Reverend Chad Holtz was dismissed from Marrow’s Chapel in Henderson, North Carolina, when he posted a note on his Facebook page supporting a book written by prominent young evangelical pastor Rob Bell.

Bell is a much publicized critic of the traditional view of hell as a place of eternal torment for billions of damned souls.

Two days after he posted the comments, Rev Holtz was told he had been dismissed after complaints from church members.

He said: ‘I think justice comes and judgement will happen, but I don’t think that means an eternity of torment.

‘But I can understand why people in my church aren’t ready to leave that behind. It’s something I’m still grappling with myself.’

The debate over Bell’s new book Love Wins: A Book About Heaven, Hell, and the Fate of Every Person Who Ever Lived has quickly spread across the evangelical precincts of the Internet, in part because of an eye-catching promotional video posted on YouTube.
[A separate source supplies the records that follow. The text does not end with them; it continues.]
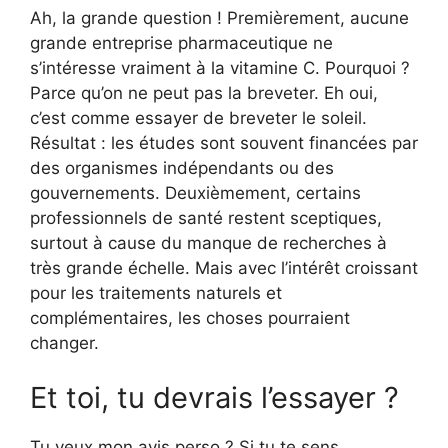
Ah, la grande question ! Premièrement, aucune
grande entreprise pharmaceutique ne
s’intéresse vraiment à la vitamine C. Pourquoi ?
Parce qu’on ne peut pas la breveter. Eh oui,
c’est comme essayer de breveter le soleil.
Résultat : les études sont souvent financées par
des organismes indépendants ou des
gouvernements. Deuxièmement, certains
professionnels de santé restent sceptiques,
surtout à cause du manque de recherches à
très grande échelle. Mais avec l’intérêt croissant
pour les traitements naturels et
complémentaires, les choses pourraient
changer.
Et toi, tu devrais l’essayer ?
Tu veux mon avis perso ? Si tu te sens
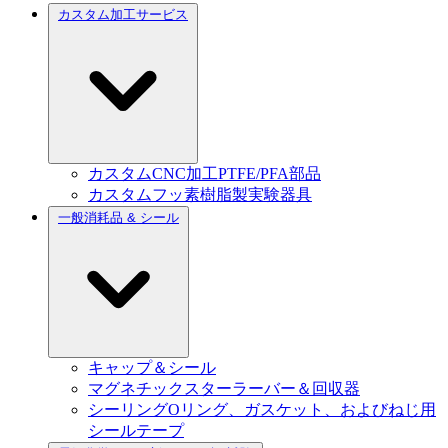
カスタム加工サービス
カスタムCNC加工PTFE/PFA部品
カスタムフッ素樹脂製実験器具
一般消耗品 & シール
キャップ＆シール
マグネチックスターラーバー＆回収器
シーリングOリング、ガスケット、およびねじ用
シールテープ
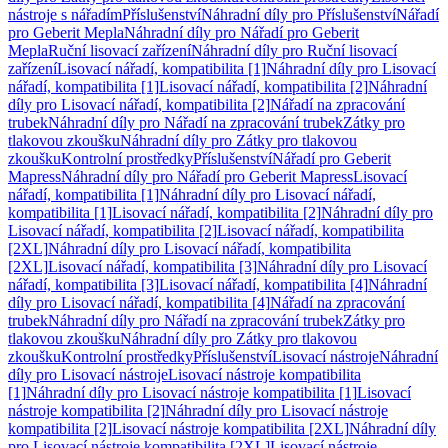
nástroje s nářadím
Příslušenství
Náhradní díly pro Příslušenství
Nářadí
pro Geberit Mepla
Náhradní díly pro Nářadí pro Geberit
Mepla
Ruční lisovací zařízení
Náhradní díly pro Ruční lisovací
zařízení
Lisovací nářadí, kompatibilita [1]
Náhradní díly pro Lisovací
nářadí, kompatibilita [1]
Lisovací nářadí, kompatibilita [2]
Náhradní
díly pro Lisovací nářadí, kompatibilita [2]
Nářadí na zpracování
trubek
Náhradní díly pro Nářadí na zpracování trubek
Zátky pro
tlakovou zkoušku
Náhradní díly pro Zátky pro tlakovou
zkoušku
Kontrolní prostředky
Příslušenství
Nářadí pro Geberit
Mapress
Náhradní díly pro Nářadí pro Geberit Mapress
Lisovací
nářadí, kompatibilita [1]
Náhradní díly pro Lisovací nářadí,
kompatibilita [1]
Lisovací nářadí, kompatibilita [2]
Náhradní díly pro
Lisovací nářadí, kompatibilita [2]
Lisovací nářadí, kompatibilita
[2XL]
Náhradní díly pro Lisovací nářadí, kompatibilita
[2XL]
Lisovací nářadí, kompatibilita [3]
Náhradní díly pro Lisovací
nářadí, kompatibilita [3]
Lisovací nářadí, kompatibilita [4]
Náhradní
díly pro Lisovací nářadí, kompatibilita [4]
Nářadí na zpracování
trubek
Náhradní díly pro Nářadí na zpracování trubek
Zátky pro
tlakovou zkoušku
Náhradní díly pro Zátky pro tlakovou
zkoušku
Kontrolní prostředky
Příslušenství
Lisovací nástroje
Náhradní
díly pro Lisovací nástroje
Lisovací nástroje kompatibilita
[1]
Náhradní díly pro Lisovací nástroje kompatibilita [1]
Lisovací
nástroje kompatibilita [2]
Náhradní díly pro Lisovací nástroje
kompatibilita [2]
Lisovací nástroje kompatibilita [2XL]
Náhradní díly
pro Lisovací nástroje kompatibilita [2XL]
Lisovací nástroje,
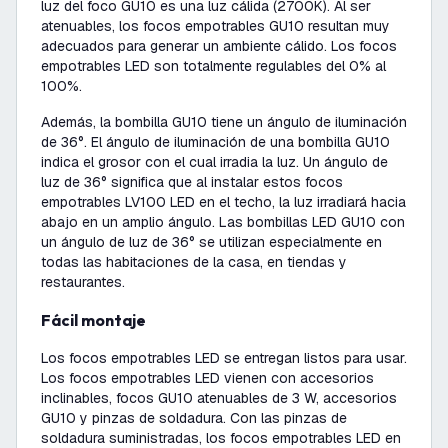
luz del foco GU10 es una luz cálida (2700K). Al ser
atenuables, los focos empotrables GU10 resultan muy
adecuados para generar un ambiente cálido. Los focos
empotrables LED son totalmente regulables del 0% al
100%.
Además, la bombilla GU10 tiene un ángulo de iluminación
de 36°. El ángulo de iluminación de una bombilla GU10
indica el grosor con el cual irradia la luz. Un ángulo de
luz de 36° significa que al instalar estos focos
empotrables LV100 LED en el techo, la luz irradiará hacia
abajo en un amplio ángulo. Las bombillas LED GU10 con
un ángulo de luz de 36° se utilizan especialmente en
todas las habitaciones de la casa, en tiendas y
restaurantes.
Fácil montaje
Los focos empotrables LED se entregan listos para usar.
Los focos empotrables LED vienen con accesorios
inclinables, focos GU10 atenuables de 3 W, accesorios
GU10 y pinzas de soldadura. Con las pinzas de
soldadura suministradas, los focos empotrables LED en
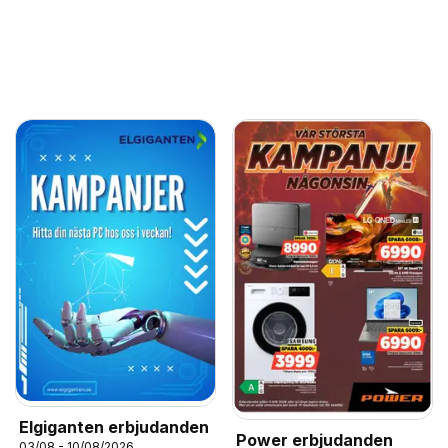
Elgiganten erbjudanden
Power erbjudanden
03/08 - 10/08/2026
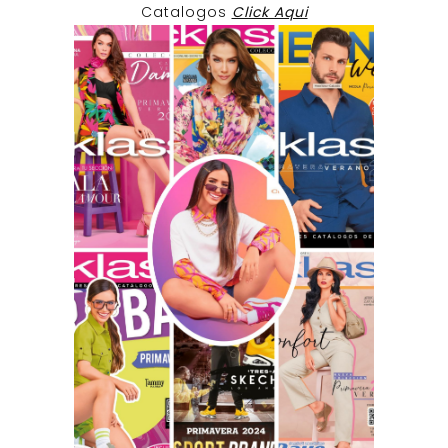
Catalogos
Click Aqui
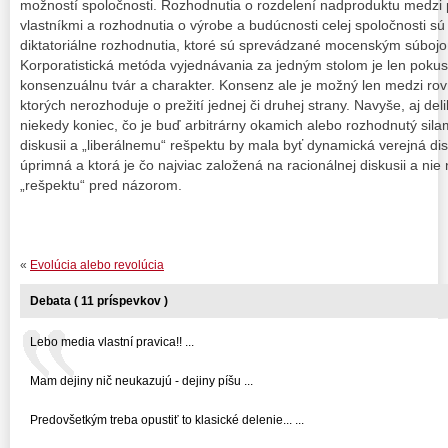
možností spoločnosti. Rozhodnutia o rozdelení nadproduktu medzi
vlastníkmi a rozhodnutia o výrobe a budúcnosti celej spoločnosti sú 
diktatoriálne rozhodnutia, ktoré sú sprevádzané mocenským súbojo
Korporatistická metóda vyjednávania za jedným stolom je len poku
konsenzuálnu tvár a charakter. Konsenz ale je možný len medzi ro
ktorých nerozhoduje o prežití jednej či druhej strany. Navyše, aj de
niekedy koniec, čo je buď arbitrárny okamich alebo rozhodnutý silam
diskusii a „liberálnemu“ rešpektu by mala byť dynamická verejná dis
úprimná a ktorá je čo najviac založená na racionálnej diskusii a ni
„rešpektu“ pred názorom.
«
Evolúcia alebo revolúcia
Debata ( 11 príspevkov )
Lebo media vlastní pravica!! ...
Mam dejiny nič neukazujú - dejiny píšu ...
Predovšetkým treba opustiť to klasické delenie... ...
Bell, the pastor of the 10,000-member Mars Hill Bible Church in Grand Rapids, Michigan, lays out the premise of his book while the video cuts away to an artist’s hand mixing oil paints and pastels and applying them to a blank canvas.

He describes going to a Christian art show where one of the pieces featured a quote by Mohandas Gandhi. Someone attached a note saying: ‘Reality check: He’s in hell.’
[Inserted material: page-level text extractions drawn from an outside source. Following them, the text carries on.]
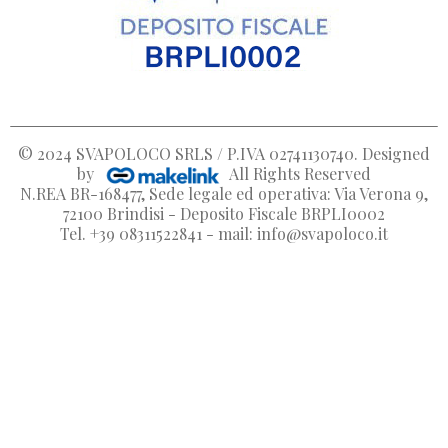
© 2024
SVAPOLOCO SRLS / P.IVA 02741130740
. Designed
by
All Rights Reserved
N.REA BR-168477, Sede legale ed operativa: Via Verona 9,
72100 Brindisi - Deposito Fiscale BRPLI0002
Tel. +39 08311522841 - mail: info@svapoloco.it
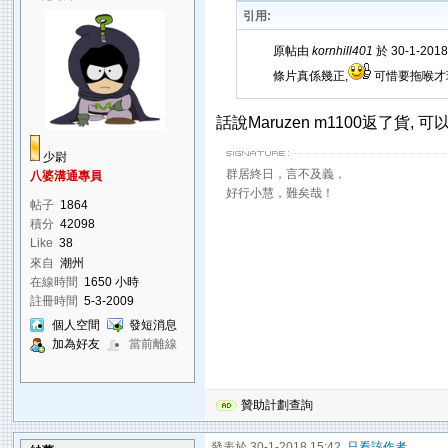
引用:
原帖由
kornhill401
於 30-1-201
條片真係幾正,
可惜要拖喉才
話說Maruzen m1100返了貨, 
少尉
群居終日，言不及義，
八婆溝通專員
好行小慧，難矣哉！
帖子
1864
積分
42098
Like
38
來自
潮州
在線時間
1650 小時
註冊時間
5-3-2009
個人空間
發短消息
加為好友
當前離線
贊助計劃查詢
發表於 30-1-2018 15:42
只看該作者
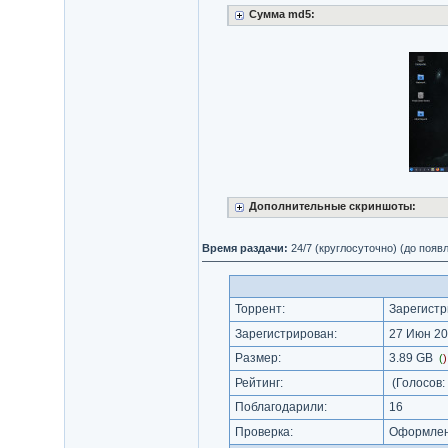
Сумма md5:
Дополнительные скриншоты:
Время раздачи:
24/7 (круглосуточно) (до поя
Торрент:
Зарегистр
Зарегистрирован:
27 Июн 20
Размер:
3.89 GB
(
Рейтинг:
(Голосов:
Поблагодарили:
16
Проверка:
Оформлени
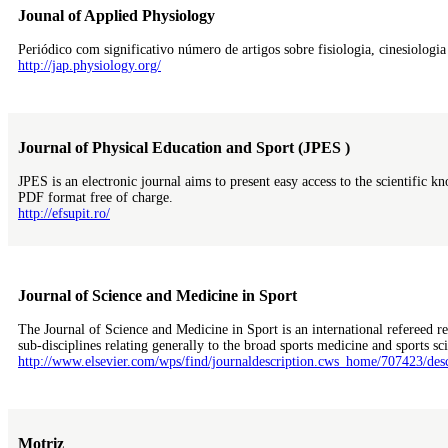
Jounal of Applied Physiology
Periódico com significativo número de artigos sobre fisiologia, cinesiologi
http://jap.physiology.org/
Journal of Physical Education and Sport (JPES )
JPES is an electronic journal aims to present easy access to the scientific k
PDF format free of charge.
http://efsupit.ro/
Journal of Science and Medicine in Sport
The Journal of Science and Medicine in Sport is an international refereed re
sub-disciplines relating generally to the broad sports medicine and sports sc
http://www.elsevier.com/wps/find/journaldescription.cws_home/707423/desc
Motriz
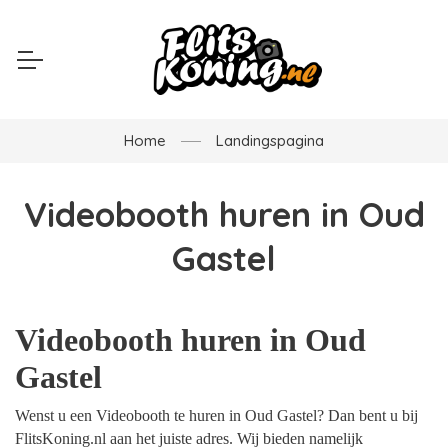
Home
Landingspagina
Videobooth huren in Oud
Gastel
Videobooth huren in Oud
Gastel
Wenst u een Videobooth te huren in Oud Gastel? Dan bent u bij
FlitsKoning.nl aan het juiste adres. Wij bieden namelijk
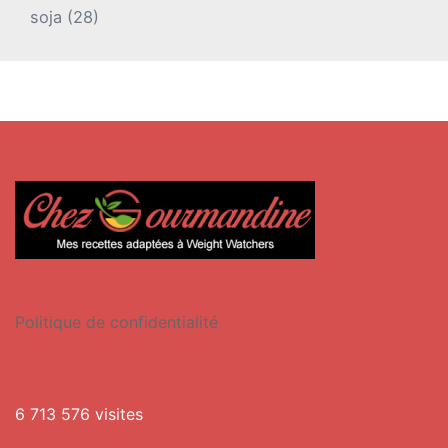
soja
(28)
Politique de confidentialité
6 713 576 visites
Bell asks in the video: ‘Gandhi’s in hell? He is? And someone knows this for sure?’

In the book, Bell criticizes the belief that a select number of Christians will spend eternity in the bliss of heaven while everyone else is tormented forever in hell.

He writes: ‘This is misguided and toxic and ultimately subverts the contagious spread of Jesus’ message of love, peace, forgiveness and joy that our world desperately needs to hear.’

For many traditional Christians, though, Bell’s new book sounds a lot like the old theological position of universalism — a heresy for many churches, teaching that everyone, regardless of religious belief, will ultimately be saved by God. And that, they argue, dangerously misleads people about the reality of the Christian faith.

Rev Holtz said: ‘We do these somersaults to justify the monster god we believe in. But confronting my own sinfulness, that’s when things started to topple for me.

‘Am I really going to be saved just because I believe something, when all these good people in the world aren’t?